24 April 2017 | News | By BioSpectrum Bureau
Philips and PathAI team up to improve breast cancer diagnosis using artificial intelligence
With an aim of building deep learning applications in computational pathology and to develop solutions that improve the precision and accuracy of routine diagnosis of cancer and other diseases, Royal Philips a global leader in health technology, and PathAI, a company that develops artificial intelligence technology for pathology are collaborating.
This will enable the form of artificial intelligence to be applied to massive pathology data sets to better inform diagnostic and treatment decisions. The initial focus of this effort is on developing applications to automatically detect and quantify cancerous lesions in breast cancer tissue.
The accurate quantitative assessment of cancer involvement and scale is a central and challenging task for pathologists. This task, while critical to diagnosis and treatment, is very time-consuming and can place increased pressure on pathologists to conduct slide readings and analysis faster.
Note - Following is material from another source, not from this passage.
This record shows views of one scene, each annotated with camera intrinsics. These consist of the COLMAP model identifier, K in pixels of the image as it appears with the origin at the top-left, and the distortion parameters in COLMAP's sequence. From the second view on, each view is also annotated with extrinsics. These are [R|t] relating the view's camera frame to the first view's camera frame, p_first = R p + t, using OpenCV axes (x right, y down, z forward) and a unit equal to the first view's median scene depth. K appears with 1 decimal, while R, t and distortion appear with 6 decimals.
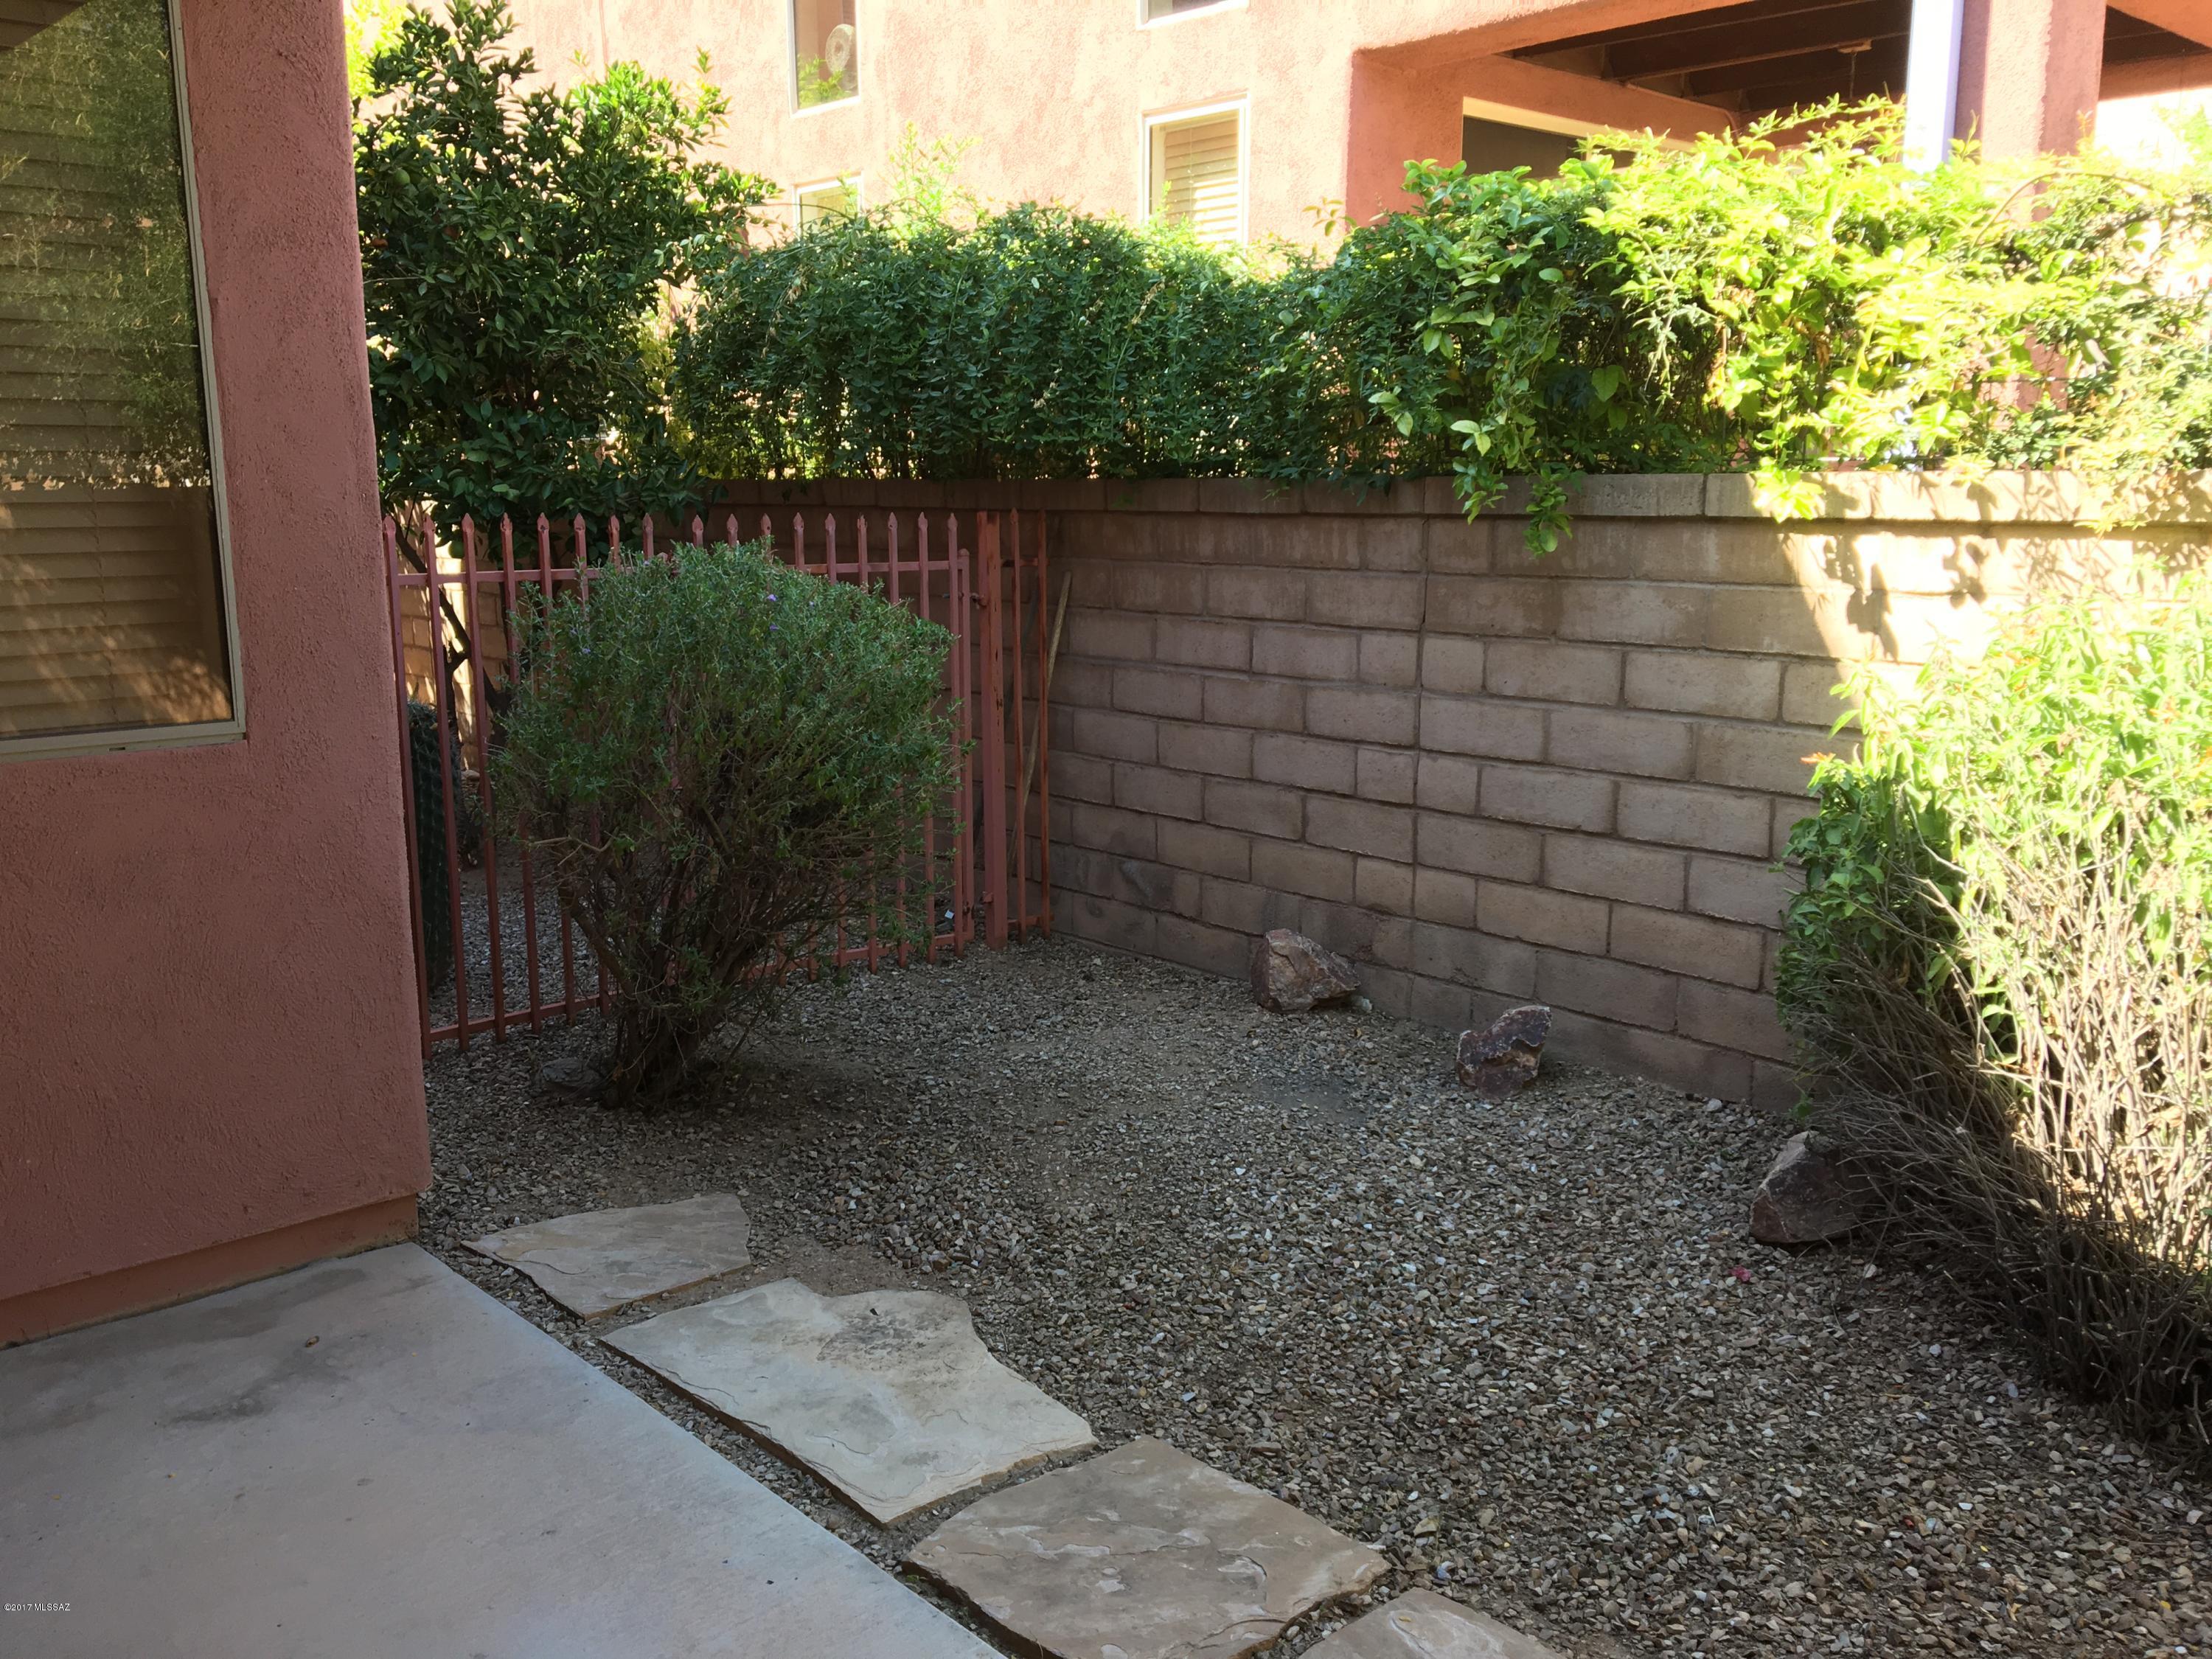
lens RADIAL K [[1854.0, 0, 1106.9], [0, 1854.0, 826.6], [0, 0, 1]] dist [0.092221, -0.139825]
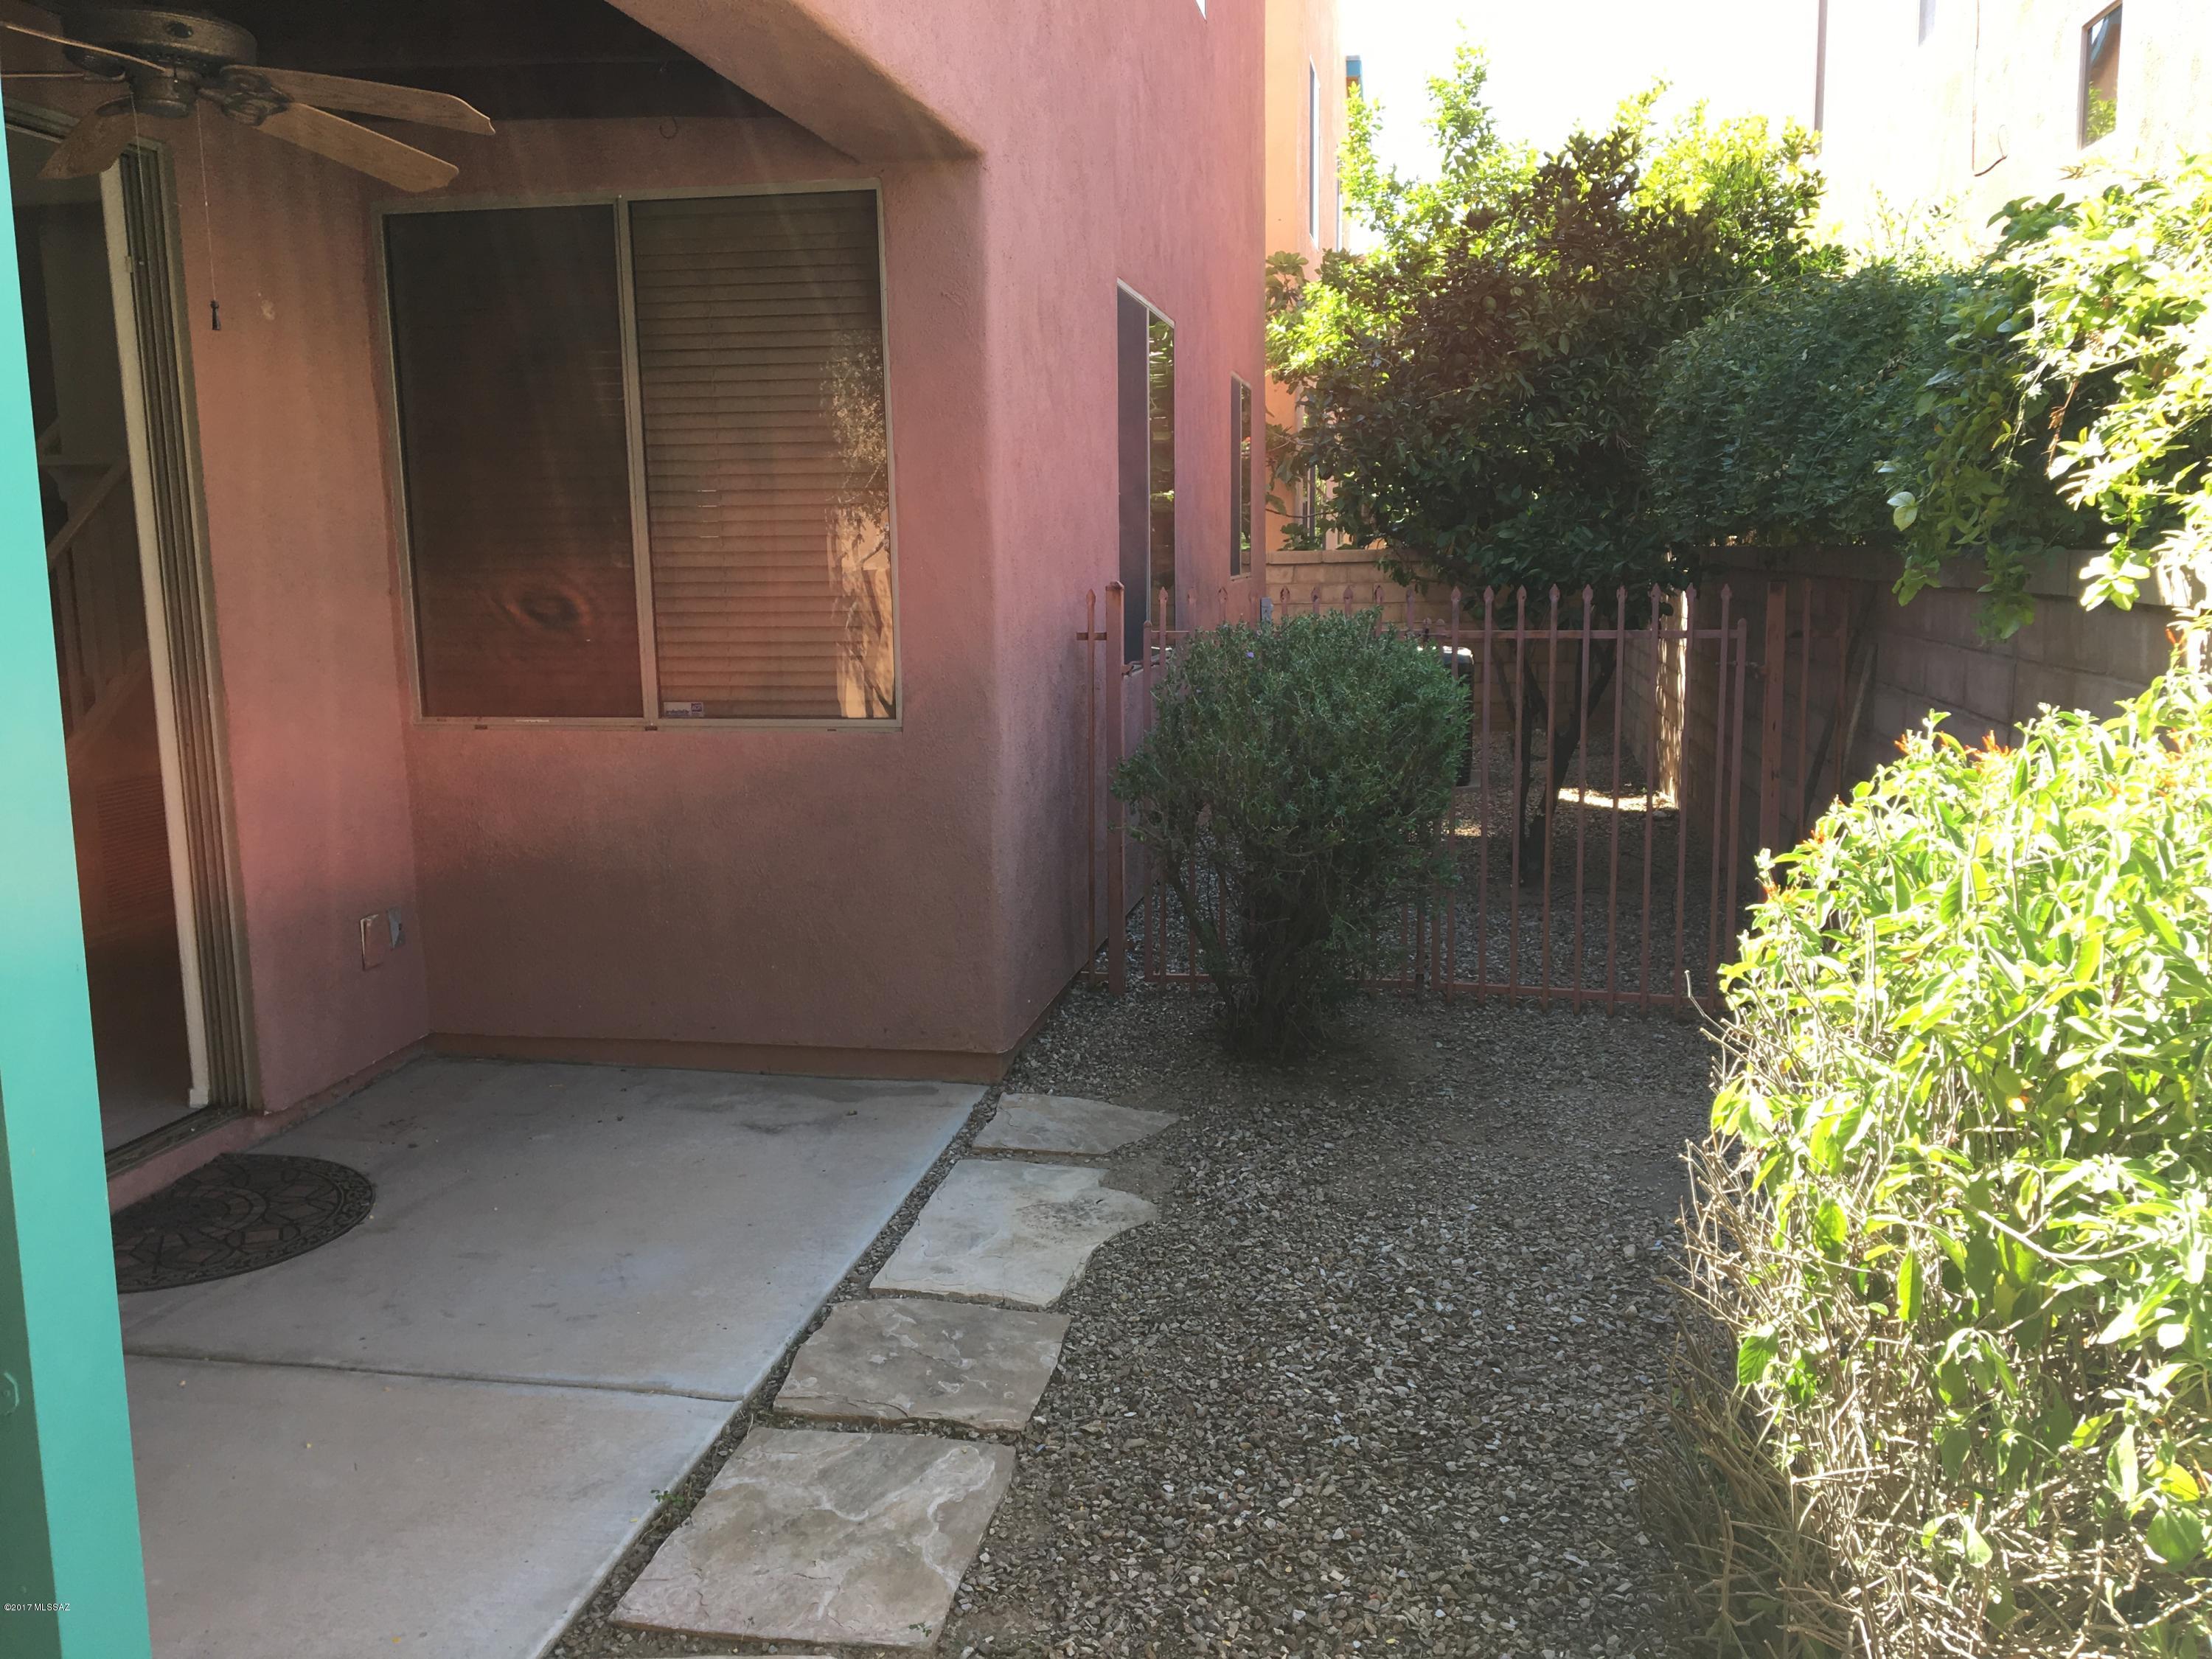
lens RADIAL K [[1854.0, 0, 1103.0], [0, 1854.0, 831.5], [0, 0, 1]] dist [0.092221, -0.139825]
pose [[0.608694, 0.114833, -0.785051, 0.874711], [-0.136045, 0.989922, 0.039317, -0.046656], [0.781654, 0.082870, 0.618182, 0.181746]]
Andy Beck, CEO, PathAI said, "Breast cancer is the most common cancer in women worldwide, with over 250,000 new cases3 diagnosed every year in the U.S. Our goal is to help patients receive fast, accurate diagnosis and support treating physicians to deliver optimal care by empowering pathologists with decision support tools powered by artificial intelligence. For example, identifying the presence or absence of cancer in lymph nodes is a routine and critically important task for a pathologist. However, it can be extremely laborious using conventional methods. Research indicates that pathologists supported with computational tools could be both more accurate and faster."
Philips has already implemented deep learning in its clinical informatics solutions for radiology such as Illumeo and IntelliSpace Portal 9.0. With the proliferation of digital pathology and whole slide imaging (WSI), computers will soon be able to learn and unlock the 'big data' potential of thousands of digital tumor tissue (histology) images and related patient data.
Russ Granzow, General Manager of Philips Digital Pathology Solutions said, "Digitizing images in pathology has the potential to transform the field by unlocking new opportunities in image recognition. With computational pathology and the application of artificial intelligence there is an opportunity to increase efficiencies, enable greater accuracy and precision, and allow pathologists to see things and access insights not previously available."